- 記録情報 -
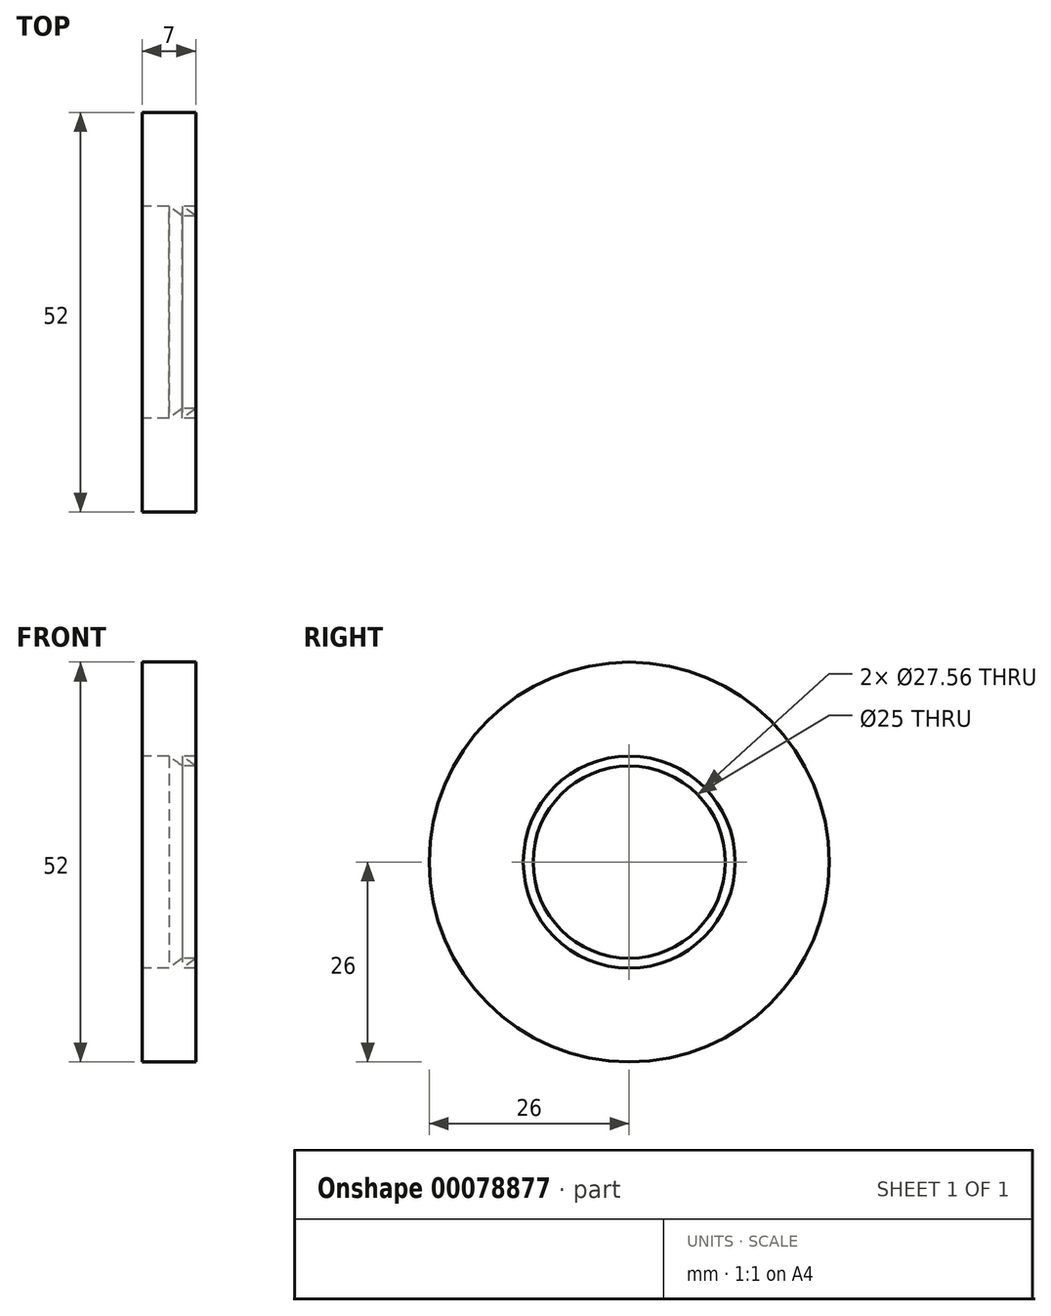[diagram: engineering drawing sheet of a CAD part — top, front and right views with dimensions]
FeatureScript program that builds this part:
annotation { "Feature Type Name" : "Feature", "Feature Type Description" : "" }
export const myFeature = defineFeature(function(context is Context, id is Id, definition is map)
    precondition{}
    {
        {
            var Q0;
            Q0=qCreatedBy(makeId("Front.planeOp"),FACE);
            var sketch = newSketch(context, id + "F0", { "sketchPlane" : qUnion([Q0])});
            skLineSegment(sketch, "E0.bottom", {"start": v(0, 26) * mm, "end": v(7, 26) * mm});
            skLineSegment(sketch, "E0.top", {"start": v(5.25, 12.5) * mm, "end": v(7, 12.5) * mm});
            skLineSegment(sketch, "E0.left", {"start": v(0, 26) * mm, "end": v(0, 13.78) * mm});
            skLineSegment(sketch, "E0.right", {"start": v(7, 26) * mm, "end": v(7, 13.78) * mm});
            skLineSegment(sketch, "E1", {"start": v(0, 13.78) * mm, "end": v(3.5, 13.78) * mm});
            skLineSegment(sketch, "E2", {"start": v(3.5, 13.78) * mm, "end": v(5.25, 12.5) * mm});
            skLineSegment(sketch, "E3", {"start": v(7, 12.5) * mm, "end": v(5.25, 13.78) * mm});
            skLineSegment(sketch, "E4", {"start": v(5.25, 13.78) * mm, "end": v(7, 13.78) * mm});
            skLineSegment(sketch, "E5", {"start": v(3.5, 26) * mm, "end": v(3.5, 9.73) * mm, "construction": true});
            skLineSegment(sketch, "E6", {"start": v(3.5, 13.78) * mm, "end": v(7, 13.78) * mm, "construction": true});
            skLineSegment(sketch, "E7", {"start": v(5.25, 13.78) * mm, "end": v(5.25, 11.77) * mm, "construction": true});
            skLineSegment(sketch, "E8", {"start": v(0, 0) * mm, "end": v(15, 0) * mm, "construction": true});
            skSolve(sketch);
        }
        {
            var Q0;
            Q0=makeQuery(id+"F0.imprint","IMPRINT",FACE,{"disambiguationData":[TD([[makeQuery(id+"F0.imprint","IMPRINT",EDGE,{"derivedFrom":sQuery(id+"F0.wireOp",EDGE,"E0.bottom")}),-1.0]])]});
            var Q1;
            Q1=sQuery(id+"F0.wireOp",EDGE,"E8");
            revolve(context, id + "F1", {"entities" : qUnion([Q0]), "axis" : qUnion([Q1]), "revolveType" : RevolveType.FULL});
        }
    });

- 課題の要件 -
上のリストから文字列「wireOp」を含む行をすべて特定し、該当する各行を全文書き写してください。

- 解答例 -
            Q0=makeQuery(id+"F0.imprint","IMPRINT",FACE,{"disambiguationData":[TD([[makeQuery(id+"F0.imprint","IMPRINT",EDGE,{"derivedFrom":sQuery(id+"F0.wireOp",EDGE,"E0.bottom")}),-1.0]])]});
            Q1=sQuery(id+"F0.wireOp",EDGE,"E8");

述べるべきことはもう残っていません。